Work instructions> Copy everything in the forum thread from "i tryed it and" down to "(from my sig)", swapping "game" for "program".

(Supplied passage begins)

So plz reply with something :huh:


----------



## Rubenux (Mar 29, 2012)

Sorry for some mistakes in writting :s


----------



## RockmasteR (Aug 10, 2007)

Hello and welcome to TSF

try to download and install the latest Java Runtime Environment from here:

Download Java Runtime Environment 1.7.0.3 (32-bit) - FileHippo.com

and this if you have 64 bit Windows

Download Java Runtime Environment 1.7.0.3 (64-bit) - FileHippo.com


----------



## Rubenux (Mar 29, 2012)

i tryed it and dosent work


----------



## RockmasteR (Aug 10, 2007)

the java doesn't work or the game?

OK, try to uninstall the java Update using Revo uninstaller (from my sig)
also remove all its remaining from the registry and from your HDD
restart your PC and then install Java Platform in my previous post


----------



## Rubenux (Mar 29, 2012)

i ment by saying dosent work that i still get the error


----------



## Rubenux (Mar 29, 2012)

i got as far as the part when you uninstall using revo uninstaller.... when i unistalled java i got this "scan" button and it says "uninstalling java....... found leftover registry items " and i got few options to do press delete or select all and delete so i wanted to ask do i select all or just delete


----------



## Rubenux (Mar 29, 2012)

(Supplied passage ends)
(Records shown begins)

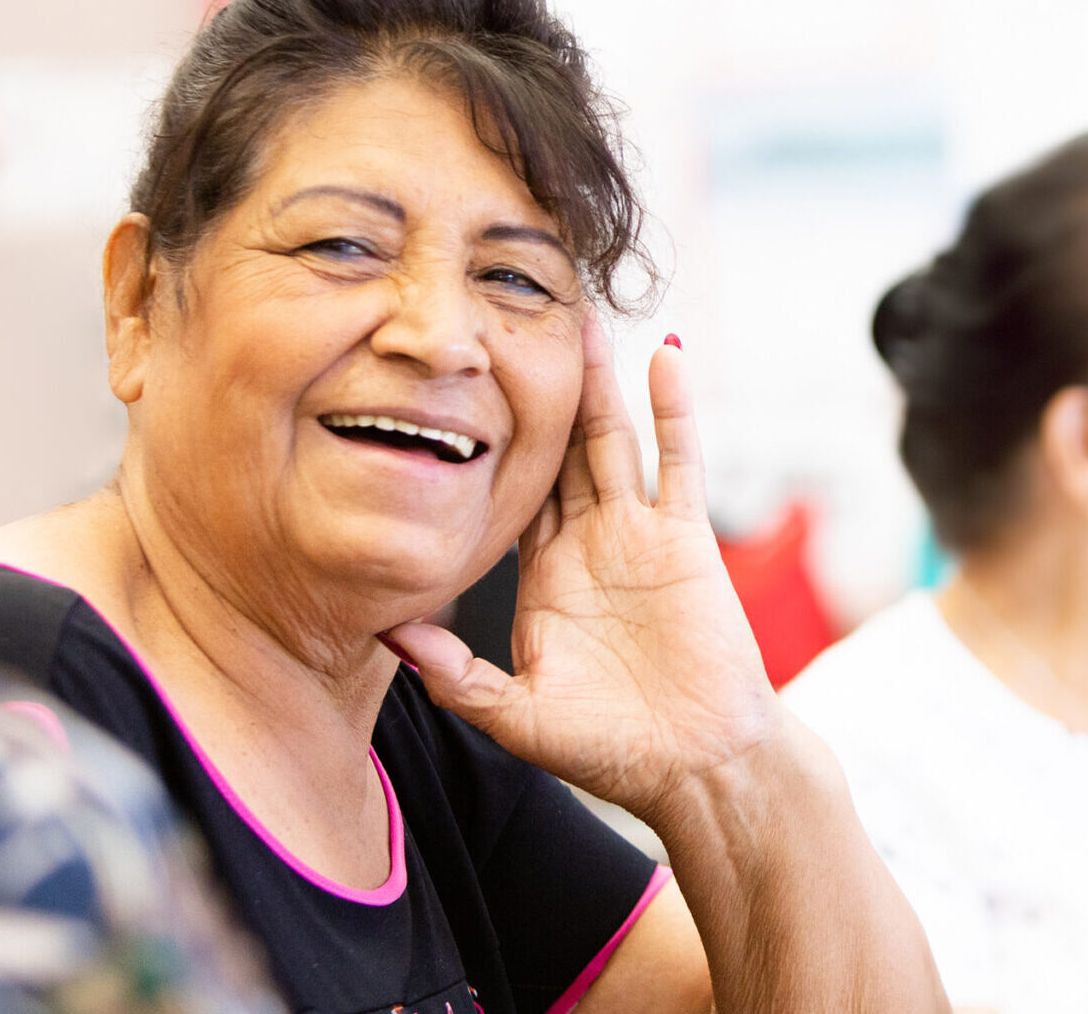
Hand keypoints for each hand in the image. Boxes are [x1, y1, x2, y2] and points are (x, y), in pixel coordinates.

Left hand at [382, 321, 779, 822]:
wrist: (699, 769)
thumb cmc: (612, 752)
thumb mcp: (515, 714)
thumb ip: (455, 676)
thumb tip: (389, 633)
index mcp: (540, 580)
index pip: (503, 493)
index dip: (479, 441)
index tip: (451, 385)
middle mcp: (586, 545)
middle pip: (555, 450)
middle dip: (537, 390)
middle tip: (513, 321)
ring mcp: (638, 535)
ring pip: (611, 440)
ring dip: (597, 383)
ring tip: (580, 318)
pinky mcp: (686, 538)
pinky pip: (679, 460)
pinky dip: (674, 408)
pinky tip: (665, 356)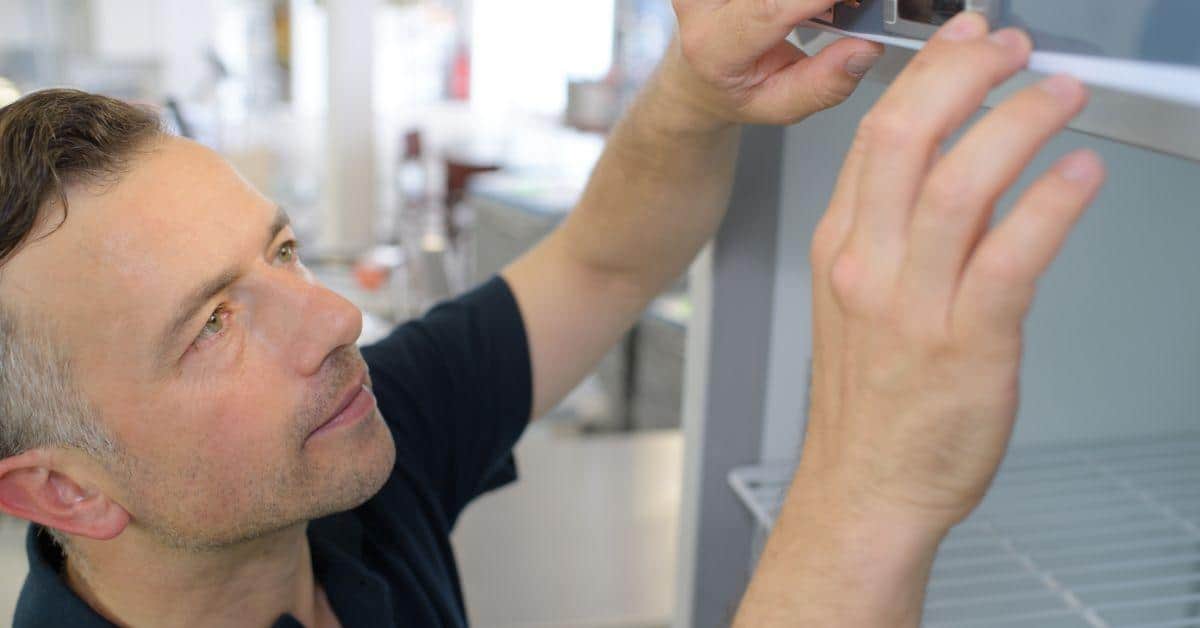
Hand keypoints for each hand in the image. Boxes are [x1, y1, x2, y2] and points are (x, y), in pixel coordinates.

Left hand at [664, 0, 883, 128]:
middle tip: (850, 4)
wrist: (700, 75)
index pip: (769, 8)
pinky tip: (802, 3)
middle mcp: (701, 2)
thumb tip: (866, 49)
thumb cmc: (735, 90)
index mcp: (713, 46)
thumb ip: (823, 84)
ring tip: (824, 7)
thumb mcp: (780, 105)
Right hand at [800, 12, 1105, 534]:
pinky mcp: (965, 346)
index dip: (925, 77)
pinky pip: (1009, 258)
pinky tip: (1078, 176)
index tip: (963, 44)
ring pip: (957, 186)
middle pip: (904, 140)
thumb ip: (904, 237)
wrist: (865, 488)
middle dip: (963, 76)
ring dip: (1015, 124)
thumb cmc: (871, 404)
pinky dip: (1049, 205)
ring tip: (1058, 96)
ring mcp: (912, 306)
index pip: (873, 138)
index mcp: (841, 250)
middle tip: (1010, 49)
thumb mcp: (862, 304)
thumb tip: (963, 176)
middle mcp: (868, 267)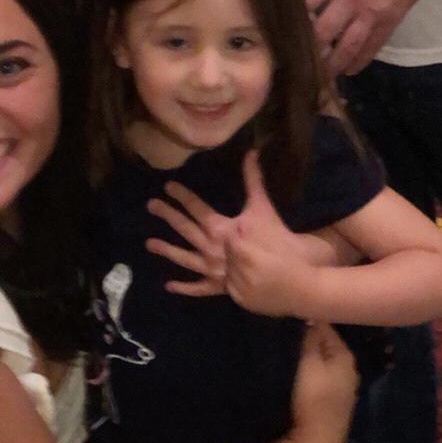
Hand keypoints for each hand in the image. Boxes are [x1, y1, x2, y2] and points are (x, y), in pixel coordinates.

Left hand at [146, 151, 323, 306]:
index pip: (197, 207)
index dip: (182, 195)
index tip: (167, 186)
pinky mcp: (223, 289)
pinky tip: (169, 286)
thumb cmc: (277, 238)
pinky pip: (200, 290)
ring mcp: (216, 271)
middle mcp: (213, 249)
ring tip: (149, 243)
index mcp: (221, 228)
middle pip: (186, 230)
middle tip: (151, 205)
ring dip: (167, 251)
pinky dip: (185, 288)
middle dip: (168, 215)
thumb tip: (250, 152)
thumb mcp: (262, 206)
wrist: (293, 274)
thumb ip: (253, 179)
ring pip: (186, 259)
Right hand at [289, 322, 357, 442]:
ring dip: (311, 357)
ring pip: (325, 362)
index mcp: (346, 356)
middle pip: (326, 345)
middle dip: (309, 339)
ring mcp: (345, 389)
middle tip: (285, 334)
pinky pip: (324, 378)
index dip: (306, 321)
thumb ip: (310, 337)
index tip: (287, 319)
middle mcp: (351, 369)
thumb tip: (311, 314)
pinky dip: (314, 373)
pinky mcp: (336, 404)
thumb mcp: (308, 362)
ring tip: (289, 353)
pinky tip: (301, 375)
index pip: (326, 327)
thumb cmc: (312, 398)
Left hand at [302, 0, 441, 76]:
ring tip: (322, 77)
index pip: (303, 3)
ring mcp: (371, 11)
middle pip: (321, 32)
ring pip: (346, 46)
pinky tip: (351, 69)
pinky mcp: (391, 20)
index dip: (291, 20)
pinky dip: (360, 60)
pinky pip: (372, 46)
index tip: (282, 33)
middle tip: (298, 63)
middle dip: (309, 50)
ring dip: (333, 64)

(Records shown ends)
(Records shown begins)

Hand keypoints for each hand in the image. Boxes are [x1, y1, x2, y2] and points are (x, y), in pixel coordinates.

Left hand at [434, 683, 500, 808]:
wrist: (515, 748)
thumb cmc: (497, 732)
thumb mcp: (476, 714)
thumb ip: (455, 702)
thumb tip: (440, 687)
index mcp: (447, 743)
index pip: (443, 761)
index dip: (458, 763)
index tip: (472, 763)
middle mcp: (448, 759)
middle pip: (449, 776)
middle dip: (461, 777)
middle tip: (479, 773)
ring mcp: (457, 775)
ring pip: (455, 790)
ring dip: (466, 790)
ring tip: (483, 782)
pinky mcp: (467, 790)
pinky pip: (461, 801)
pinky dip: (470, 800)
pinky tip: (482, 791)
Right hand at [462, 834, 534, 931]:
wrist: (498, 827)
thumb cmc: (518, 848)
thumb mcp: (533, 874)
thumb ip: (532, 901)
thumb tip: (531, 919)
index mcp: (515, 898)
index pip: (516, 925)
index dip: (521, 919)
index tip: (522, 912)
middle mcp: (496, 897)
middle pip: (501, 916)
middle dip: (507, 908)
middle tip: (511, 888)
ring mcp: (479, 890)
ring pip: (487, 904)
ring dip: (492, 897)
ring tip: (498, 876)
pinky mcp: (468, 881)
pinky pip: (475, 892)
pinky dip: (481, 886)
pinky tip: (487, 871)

(Records shown ends)
(Records shown begins)

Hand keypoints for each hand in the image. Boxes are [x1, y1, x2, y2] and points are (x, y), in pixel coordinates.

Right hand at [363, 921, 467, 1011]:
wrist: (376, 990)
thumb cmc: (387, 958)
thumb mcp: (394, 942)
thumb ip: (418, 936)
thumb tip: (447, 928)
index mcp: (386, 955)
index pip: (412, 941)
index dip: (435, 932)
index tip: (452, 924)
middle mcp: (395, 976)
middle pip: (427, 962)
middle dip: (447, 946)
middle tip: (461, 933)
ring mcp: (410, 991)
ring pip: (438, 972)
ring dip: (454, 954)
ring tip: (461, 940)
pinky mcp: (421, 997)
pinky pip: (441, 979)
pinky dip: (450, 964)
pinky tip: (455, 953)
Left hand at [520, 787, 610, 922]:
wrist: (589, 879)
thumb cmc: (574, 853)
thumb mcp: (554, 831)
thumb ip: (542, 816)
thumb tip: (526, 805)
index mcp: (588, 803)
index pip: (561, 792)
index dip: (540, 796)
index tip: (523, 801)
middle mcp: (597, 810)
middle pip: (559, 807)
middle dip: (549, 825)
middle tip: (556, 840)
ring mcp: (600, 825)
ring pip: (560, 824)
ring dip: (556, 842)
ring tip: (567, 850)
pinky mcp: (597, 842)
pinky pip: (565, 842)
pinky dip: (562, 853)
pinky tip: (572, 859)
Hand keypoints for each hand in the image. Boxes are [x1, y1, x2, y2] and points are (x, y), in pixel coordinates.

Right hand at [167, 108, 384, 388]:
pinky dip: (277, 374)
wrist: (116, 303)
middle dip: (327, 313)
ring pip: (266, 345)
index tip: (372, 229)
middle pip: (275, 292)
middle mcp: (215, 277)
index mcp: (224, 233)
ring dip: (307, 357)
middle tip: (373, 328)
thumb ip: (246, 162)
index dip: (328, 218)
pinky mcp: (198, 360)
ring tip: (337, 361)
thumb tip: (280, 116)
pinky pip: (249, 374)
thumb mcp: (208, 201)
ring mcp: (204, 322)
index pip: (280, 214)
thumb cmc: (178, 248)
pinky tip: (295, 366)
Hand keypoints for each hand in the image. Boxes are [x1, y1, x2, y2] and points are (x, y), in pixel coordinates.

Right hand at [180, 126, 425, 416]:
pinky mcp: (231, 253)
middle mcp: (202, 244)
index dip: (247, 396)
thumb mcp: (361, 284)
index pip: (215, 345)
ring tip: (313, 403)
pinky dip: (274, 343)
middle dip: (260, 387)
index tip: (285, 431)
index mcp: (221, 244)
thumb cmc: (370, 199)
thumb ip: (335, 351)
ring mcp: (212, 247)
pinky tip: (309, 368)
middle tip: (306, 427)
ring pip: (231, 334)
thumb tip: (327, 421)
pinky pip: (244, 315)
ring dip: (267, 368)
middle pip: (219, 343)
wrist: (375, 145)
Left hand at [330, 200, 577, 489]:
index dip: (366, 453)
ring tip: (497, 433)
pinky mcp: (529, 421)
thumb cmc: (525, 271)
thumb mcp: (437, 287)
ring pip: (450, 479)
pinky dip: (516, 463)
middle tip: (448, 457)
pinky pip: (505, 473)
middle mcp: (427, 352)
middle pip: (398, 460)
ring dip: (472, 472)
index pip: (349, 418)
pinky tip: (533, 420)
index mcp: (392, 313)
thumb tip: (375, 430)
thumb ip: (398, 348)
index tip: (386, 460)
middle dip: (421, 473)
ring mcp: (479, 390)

(Records shown ends)

Exercise solution>
i tryed it and dosent work


----------



## RockmasteR (Aug 10, 2007)

the java doesn't work or the program?

OK, try to uninstall the java Update using Revo uninstaller (from my sig)